How can I improve recognition accuracy?

You should consider all relevant factors and take appropriate action.Key factors include the following:
  1. Sound quality: The quality of the recording device, the sample rate, and environmental noise affect audio clarity. High-quality audio is essential for accurate recognition.
  2. Speaker characteristics: Differences in pitch, speech rate, accent, and dialect can make recognition more difficult, especially for rare dialects or heavy accents.
  3. Language and vocabulary: Mixed languages, professional jargon, or slang can make recognition more difficult. You can configure hotwords to optimize recognition for these cases.

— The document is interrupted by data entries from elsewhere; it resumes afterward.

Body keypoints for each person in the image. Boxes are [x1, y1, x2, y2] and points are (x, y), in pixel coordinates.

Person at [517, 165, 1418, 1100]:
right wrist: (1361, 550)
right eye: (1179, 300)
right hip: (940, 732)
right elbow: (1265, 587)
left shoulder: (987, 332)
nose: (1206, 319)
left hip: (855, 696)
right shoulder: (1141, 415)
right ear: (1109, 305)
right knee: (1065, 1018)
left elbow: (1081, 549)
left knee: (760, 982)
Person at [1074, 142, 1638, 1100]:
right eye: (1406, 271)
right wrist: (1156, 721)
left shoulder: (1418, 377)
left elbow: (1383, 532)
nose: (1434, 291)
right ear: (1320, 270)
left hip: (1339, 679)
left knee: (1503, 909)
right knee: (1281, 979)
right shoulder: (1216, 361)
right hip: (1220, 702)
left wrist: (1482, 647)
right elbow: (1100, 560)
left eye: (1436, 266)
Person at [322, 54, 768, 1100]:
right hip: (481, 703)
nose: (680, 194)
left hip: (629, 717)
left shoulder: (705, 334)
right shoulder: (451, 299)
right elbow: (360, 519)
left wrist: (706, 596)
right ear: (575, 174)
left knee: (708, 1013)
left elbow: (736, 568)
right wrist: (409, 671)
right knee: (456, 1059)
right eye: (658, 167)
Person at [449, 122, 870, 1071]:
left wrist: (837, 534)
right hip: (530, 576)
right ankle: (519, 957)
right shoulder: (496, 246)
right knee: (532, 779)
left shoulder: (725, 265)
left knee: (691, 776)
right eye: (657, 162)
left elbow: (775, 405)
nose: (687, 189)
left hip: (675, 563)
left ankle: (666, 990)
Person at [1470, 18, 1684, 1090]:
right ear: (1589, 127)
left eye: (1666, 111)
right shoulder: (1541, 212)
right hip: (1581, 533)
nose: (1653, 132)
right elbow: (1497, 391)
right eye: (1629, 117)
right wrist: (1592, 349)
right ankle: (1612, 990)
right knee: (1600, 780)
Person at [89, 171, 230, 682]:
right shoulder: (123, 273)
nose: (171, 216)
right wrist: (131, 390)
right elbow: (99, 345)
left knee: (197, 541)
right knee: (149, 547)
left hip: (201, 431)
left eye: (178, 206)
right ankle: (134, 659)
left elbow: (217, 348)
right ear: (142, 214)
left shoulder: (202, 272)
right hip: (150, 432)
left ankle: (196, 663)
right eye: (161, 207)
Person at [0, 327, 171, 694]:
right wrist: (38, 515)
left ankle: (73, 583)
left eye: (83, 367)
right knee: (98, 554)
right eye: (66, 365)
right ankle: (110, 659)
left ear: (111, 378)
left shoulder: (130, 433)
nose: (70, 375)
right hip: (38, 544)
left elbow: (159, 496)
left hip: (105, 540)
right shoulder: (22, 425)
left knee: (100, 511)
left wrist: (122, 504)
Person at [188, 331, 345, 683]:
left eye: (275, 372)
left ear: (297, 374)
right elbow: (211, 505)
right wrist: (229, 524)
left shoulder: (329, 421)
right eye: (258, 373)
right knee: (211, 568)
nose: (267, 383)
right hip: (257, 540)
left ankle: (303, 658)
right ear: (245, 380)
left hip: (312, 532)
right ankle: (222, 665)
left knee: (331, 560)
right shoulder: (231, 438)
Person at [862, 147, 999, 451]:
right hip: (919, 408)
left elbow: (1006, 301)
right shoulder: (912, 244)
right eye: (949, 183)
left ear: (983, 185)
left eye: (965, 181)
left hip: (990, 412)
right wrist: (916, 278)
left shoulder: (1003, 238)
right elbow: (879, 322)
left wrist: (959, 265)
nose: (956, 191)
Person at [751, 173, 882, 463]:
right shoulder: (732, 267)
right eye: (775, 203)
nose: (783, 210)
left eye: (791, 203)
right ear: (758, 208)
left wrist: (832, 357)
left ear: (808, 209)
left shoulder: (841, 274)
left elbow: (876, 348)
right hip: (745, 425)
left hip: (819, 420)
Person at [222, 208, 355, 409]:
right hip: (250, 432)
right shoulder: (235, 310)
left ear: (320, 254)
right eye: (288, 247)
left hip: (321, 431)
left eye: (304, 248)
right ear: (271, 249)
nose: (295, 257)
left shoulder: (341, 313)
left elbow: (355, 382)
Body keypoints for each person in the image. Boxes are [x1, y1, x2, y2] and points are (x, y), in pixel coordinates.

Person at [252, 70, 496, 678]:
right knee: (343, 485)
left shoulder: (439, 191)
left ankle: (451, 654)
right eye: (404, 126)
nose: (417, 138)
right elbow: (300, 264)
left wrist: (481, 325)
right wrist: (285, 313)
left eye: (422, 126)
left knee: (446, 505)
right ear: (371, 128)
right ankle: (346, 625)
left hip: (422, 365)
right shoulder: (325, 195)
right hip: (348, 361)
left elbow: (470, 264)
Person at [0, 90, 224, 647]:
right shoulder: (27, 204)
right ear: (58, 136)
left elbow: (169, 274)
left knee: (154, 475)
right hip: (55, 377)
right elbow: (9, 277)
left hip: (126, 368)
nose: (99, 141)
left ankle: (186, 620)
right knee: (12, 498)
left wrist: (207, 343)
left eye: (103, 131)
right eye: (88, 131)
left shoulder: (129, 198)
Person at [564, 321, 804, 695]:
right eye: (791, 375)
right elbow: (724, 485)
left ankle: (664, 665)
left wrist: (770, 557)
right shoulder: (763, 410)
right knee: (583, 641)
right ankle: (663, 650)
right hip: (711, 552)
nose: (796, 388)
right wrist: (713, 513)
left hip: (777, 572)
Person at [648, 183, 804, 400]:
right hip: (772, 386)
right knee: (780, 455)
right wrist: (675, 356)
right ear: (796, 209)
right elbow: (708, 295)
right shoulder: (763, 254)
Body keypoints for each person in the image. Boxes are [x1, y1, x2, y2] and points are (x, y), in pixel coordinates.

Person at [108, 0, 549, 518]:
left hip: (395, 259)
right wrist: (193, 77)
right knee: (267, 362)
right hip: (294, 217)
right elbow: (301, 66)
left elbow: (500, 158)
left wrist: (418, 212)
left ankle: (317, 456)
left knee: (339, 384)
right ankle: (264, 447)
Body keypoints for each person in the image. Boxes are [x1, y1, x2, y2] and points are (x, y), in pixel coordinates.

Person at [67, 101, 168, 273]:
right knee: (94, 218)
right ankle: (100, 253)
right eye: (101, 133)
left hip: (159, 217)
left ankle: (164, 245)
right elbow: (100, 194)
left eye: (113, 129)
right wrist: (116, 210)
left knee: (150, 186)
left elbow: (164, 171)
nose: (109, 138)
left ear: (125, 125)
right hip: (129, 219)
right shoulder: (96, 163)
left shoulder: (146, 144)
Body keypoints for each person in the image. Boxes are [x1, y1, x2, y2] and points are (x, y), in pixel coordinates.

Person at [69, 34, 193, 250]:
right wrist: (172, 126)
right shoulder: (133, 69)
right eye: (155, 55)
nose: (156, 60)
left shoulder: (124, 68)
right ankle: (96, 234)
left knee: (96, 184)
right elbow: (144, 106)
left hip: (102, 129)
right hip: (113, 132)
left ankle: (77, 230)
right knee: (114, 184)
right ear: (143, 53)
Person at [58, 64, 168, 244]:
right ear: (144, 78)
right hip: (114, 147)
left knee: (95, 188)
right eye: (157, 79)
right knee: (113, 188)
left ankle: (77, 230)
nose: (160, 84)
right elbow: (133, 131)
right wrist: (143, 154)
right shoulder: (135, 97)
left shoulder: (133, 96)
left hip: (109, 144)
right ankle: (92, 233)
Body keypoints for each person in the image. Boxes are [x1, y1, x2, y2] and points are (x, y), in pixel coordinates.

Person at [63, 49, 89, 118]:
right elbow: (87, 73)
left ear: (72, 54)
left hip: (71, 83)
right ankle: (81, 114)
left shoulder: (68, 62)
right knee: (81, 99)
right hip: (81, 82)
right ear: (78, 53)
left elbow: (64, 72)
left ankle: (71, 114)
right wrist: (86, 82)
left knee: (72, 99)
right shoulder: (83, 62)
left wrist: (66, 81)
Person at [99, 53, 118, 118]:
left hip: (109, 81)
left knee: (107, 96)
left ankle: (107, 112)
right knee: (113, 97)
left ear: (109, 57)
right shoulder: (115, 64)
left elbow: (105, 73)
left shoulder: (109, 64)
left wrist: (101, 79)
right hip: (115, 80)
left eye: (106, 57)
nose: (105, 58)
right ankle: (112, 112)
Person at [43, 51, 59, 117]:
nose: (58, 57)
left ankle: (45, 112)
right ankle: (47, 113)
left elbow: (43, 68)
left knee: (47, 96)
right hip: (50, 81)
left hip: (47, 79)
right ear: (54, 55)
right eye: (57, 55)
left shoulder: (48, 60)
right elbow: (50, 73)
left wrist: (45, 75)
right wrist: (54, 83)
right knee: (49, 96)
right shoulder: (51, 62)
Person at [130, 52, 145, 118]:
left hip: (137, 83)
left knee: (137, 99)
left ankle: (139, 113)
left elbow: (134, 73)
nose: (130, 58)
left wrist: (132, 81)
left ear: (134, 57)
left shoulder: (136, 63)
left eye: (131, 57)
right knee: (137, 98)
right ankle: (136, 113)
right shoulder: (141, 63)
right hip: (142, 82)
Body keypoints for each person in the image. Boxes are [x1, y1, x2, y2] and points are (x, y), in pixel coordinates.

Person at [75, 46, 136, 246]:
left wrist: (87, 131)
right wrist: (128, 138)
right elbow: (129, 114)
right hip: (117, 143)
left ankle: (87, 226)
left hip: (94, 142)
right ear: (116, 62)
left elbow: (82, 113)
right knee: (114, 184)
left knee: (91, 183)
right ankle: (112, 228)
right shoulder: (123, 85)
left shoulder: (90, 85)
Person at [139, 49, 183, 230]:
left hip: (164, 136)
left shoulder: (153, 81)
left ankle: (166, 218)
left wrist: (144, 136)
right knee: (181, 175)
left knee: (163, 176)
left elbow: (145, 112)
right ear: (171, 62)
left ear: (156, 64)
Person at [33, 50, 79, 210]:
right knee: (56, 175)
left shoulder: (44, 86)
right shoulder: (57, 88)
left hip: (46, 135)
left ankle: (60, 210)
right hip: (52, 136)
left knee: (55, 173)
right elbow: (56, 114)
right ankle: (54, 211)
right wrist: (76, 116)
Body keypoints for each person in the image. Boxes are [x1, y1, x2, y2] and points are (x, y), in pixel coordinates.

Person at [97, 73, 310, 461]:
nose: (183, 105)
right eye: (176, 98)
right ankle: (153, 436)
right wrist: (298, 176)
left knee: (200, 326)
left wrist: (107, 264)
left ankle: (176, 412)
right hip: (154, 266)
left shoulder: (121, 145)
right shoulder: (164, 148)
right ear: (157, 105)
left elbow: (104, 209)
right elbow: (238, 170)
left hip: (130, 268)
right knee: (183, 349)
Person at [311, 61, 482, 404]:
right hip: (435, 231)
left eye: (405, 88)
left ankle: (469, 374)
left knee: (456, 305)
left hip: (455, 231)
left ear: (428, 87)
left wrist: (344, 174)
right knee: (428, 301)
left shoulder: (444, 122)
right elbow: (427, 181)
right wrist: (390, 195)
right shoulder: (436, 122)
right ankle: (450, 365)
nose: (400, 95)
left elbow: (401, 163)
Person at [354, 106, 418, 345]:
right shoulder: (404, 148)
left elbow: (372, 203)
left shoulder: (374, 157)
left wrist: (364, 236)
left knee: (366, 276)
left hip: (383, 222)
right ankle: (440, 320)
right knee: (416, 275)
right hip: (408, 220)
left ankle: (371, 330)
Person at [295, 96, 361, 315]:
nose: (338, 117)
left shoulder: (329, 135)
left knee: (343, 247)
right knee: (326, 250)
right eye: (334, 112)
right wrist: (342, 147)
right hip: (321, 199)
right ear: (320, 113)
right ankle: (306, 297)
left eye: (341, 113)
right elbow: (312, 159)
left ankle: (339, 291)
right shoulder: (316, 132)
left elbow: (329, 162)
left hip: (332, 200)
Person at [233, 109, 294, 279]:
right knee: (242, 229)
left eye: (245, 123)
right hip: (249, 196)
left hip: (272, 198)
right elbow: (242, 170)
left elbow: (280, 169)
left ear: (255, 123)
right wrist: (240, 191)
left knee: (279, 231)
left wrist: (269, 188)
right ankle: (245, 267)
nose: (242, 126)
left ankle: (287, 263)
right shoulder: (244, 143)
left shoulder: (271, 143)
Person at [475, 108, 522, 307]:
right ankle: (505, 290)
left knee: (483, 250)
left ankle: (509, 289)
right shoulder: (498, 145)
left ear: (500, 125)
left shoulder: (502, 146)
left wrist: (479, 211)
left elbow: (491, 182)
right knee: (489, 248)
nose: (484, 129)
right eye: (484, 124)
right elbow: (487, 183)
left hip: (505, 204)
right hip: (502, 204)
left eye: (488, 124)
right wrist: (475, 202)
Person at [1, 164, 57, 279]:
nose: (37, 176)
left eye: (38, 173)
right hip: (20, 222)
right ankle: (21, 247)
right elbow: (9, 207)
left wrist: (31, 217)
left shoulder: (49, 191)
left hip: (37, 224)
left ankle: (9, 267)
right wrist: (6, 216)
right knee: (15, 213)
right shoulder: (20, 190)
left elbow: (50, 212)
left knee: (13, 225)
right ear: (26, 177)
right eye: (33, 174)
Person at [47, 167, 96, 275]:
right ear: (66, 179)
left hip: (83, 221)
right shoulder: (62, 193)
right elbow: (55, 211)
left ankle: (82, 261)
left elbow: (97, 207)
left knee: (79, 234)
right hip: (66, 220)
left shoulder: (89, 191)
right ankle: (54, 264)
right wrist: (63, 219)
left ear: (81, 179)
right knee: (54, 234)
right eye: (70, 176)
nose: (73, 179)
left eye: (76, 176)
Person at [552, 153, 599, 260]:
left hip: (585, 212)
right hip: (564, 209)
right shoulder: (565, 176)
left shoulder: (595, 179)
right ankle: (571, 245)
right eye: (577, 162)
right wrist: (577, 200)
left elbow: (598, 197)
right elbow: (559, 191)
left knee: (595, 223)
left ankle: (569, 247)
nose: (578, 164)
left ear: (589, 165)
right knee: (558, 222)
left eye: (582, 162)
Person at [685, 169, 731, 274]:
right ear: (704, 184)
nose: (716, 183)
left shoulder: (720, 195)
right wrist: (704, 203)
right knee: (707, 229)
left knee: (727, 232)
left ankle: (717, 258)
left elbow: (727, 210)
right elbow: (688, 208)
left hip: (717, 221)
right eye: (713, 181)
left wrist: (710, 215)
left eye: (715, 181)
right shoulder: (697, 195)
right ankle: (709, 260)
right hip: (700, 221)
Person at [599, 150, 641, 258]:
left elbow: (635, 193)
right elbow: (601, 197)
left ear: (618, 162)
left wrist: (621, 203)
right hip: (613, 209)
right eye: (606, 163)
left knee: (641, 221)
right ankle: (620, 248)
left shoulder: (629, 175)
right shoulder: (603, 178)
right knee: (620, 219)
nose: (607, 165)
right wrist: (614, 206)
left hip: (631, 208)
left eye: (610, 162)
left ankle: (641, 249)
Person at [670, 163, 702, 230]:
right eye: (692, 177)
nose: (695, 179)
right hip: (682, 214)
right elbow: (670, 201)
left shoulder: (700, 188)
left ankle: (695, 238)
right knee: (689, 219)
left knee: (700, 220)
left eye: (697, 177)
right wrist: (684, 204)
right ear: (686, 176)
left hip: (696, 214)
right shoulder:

  4. Contextual understanding: Lack of context can lead to semantic ambiguity, especially in situations where context is necessary for correct recognition.
Optimization methods:
  1. Optimize audio quality: Use high-performance microphones and devices that support the recommended sample rate. Reduce environmental noise and echo.
  2. Adapt to the speaker: For scenarios that involve strong accents or diverse dialects, choose a model that supports those dialects.
  3. Configure hotwords: Set hotwords for technical terms, proper nouns, and other specific terms. For more information, see Customize hotwords.
  4. Preserve context: Avoid segmenting audio into clips that are too short.